Anyway.  There I was, wearing pretty much only mud and a hat, being regaled by someone who lives in my village about my Yorkshire Post newspaper column. And all I could think of to say was 'you read it?  You seriously read it?'  I'm a bit like that with the books too.  Whenever someone who isn't either related to me or associated with me in some format or another (ie, will die at my hand if they admit to never having read a word I've written) tells me that they've got one of my books, I adopt a kind of 'recently dead smile' and lose all my words.  What do you say?  I can usually stammer out a 'I hope you enjoyed it' and pray that they don't come back with 'no, not very much, actually'.  Which people, confronted by an author wearing her pants on her head and a wild look in her eye, tend not to do.  Wisely, in my opinion.  And then I look and find that I've got a Five Star Review for Please Don't Stop the Music and a comment of 'best book I've read in ages'!

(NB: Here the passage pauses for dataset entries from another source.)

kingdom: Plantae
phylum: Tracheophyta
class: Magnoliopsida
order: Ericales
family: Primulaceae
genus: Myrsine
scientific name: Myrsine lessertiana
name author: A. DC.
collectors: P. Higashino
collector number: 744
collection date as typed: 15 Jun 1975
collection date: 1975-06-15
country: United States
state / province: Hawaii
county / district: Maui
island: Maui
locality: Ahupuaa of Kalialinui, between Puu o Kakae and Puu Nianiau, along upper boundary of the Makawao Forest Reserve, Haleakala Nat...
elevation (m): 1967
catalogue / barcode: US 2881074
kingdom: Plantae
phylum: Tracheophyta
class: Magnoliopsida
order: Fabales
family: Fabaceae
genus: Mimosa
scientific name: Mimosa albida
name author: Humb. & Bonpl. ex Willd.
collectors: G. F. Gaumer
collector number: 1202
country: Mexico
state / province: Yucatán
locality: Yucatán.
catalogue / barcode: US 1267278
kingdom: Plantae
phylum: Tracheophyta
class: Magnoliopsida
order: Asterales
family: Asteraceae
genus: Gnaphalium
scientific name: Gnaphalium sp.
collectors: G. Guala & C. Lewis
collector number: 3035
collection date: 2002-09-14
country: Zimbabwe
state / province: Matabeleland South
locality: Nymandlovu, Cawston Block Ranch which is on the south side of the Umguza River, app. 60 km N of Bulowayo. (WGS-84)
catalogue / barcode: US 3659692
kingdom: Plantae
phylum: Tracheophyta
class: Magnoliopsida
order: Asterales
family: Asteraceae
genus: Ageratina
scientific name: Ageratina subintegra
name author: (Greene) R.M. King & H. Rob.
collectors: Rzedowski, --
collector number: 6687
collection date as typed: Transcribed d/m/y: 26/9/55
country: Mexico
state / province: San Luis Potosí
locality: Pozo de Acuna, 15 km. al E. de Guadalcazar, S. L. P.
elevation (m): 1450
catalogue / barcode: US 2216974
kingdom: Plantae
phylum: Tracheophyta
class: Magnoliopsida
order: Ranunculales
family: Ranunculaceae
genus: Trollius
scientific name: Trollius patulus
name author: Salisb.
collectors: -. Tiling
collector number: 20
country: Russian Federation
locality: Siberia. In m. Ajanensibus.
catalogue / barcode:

By the way, if you've never looked at my reviews for some of my books, do go and check them out.  Particularly the one-star ones, which are generally good for a laugh.  I mean, they hurt a bit at the time, but then I just go and read the five star ones, which outnumber the one stars by quite a bit (I could do the percentages but...actually, no, I couldn't. I get a bit wobbly around decimal points too).

So, general upshot of this entire post is - thanks for reading, chaps.